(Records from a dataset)
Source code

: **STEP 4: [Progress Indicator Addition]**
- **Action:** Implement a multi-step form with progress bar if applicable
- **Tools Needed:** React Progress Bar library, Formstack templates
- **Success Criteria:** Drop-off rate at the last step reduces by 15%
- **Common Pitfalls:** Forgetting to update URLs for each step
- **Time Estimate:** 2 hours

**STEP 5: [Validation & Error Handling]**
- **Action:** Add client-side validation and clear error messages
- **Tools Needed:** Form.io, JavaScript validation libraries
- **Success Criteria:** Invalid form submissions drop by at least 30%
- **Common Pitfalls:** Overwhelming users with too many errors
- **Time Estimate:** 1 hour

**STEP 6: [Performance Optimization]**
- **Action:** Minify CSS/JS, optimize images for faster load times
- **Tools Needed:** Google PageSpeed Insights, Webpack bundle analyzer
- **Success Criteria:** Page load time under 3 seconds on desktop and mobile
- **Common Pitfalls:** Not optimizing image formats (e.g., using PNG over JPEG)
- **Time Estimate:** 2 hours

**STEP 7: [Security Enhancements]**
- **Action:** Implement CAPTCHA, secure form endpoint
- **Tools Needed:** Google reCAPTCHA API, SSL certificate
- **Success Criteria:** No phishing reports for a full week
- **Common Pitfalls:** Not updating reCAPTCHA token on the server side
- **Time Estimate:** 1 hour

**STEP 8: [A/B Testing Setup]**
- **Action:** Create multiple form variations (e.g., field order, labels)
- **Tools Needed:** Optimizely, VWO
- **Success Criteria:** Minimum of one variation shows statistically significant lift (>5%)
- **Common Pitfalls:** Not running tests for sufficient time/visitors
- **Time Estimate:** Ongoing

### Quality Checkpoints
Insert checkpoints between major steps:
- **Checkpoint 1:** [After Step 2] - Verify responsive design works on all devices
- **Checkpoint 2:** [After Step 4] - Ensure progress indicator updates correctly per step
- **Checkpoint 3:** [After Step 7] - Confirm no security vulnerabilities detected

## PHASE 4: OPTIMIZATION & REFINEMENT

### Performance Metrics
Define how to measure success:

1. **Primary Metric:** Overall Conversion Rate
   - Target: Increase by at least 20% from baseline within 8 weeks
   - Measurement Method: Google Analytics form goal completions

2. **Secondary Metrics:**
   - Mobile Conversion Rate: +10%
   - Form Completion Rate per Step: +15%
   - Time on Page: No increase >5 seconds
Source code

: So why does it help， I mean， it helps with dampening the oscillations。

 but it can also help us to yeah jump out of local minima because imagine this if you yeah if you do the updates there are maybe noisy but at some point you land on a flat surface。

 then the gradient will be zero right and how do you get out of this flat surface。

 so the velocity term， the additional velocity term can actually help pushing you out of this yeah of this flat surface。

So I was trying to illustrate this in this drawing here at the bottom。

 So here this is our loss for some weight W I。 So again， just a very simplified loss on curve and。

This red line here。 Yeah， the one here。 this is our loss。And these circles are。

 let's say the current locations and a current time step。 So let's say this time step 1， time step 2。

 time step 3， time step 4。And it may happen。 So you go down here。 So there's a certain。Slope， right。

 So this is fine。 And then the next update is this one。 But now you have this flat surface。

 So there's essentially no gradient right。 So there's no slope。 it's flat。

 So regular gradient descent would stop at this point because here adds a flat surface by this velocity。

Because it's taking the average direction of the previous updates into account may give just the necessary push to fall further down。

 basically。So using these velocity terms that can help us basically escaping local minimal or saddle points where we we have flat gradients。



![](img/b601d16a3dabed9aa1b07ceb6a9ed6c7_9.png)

==

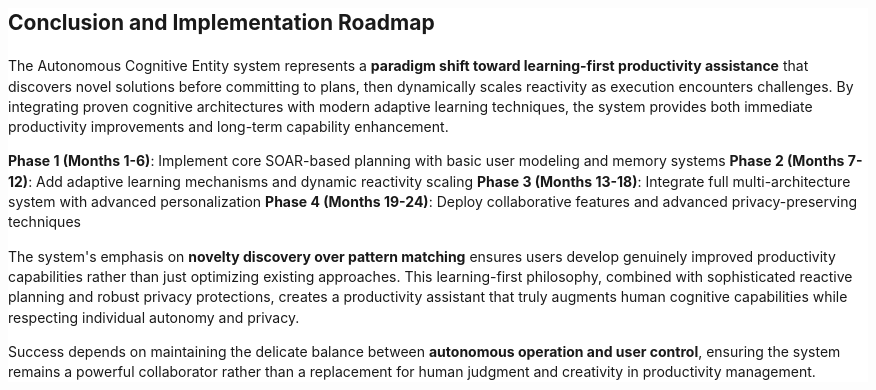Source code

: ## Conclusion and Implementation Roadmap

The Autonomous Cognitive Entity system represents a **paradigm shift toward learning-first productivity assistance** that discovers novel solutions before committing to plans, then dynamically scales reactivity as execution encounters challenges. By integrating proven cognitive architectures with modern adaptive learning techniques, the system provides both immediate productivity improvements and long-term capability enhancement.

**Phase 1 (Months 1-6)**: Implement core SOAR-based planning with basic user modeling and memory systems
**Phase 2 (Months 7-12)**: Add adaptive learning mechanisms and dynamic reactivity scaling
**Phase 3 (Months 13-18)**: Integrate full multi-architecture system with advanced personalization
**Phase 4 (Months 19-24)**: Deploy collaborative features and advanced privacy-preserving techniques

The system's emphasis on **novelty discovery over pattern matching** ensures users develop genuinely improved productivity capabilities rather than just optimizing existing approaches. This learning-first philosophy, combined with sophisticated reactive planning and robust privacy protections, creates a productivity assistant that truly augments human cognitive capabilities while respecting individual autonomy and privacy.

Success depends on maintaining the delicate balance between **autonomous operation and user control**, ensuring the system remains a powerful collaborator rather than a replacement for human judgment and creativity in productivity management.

▶ **Aim of the task**
Render the data between the lines holding "The system's emphasis" and "Success depends on", inclusive, as a JSON list of strings with one string per line and blank lines left out.

▶ **Final answer**
[
  "The system's emphasis on **novelty discovery over pattern matching** ensures users develop genuinely improved productivity capabilities rather than just optimizing existing approaches. This learning-first philosophy, combined with sophisticated reactive planning and robust privacy protections, creates a productivity assistant that truly augments human cognitive capabilities while respecting individual autonomy and privacy.",
  "Success depends on maintaining the delicate balance between **autonomous operation and user control**, ensuring the system remains a powerful collaborator rather than a replacement for human judgment and creativity in productivity management."
]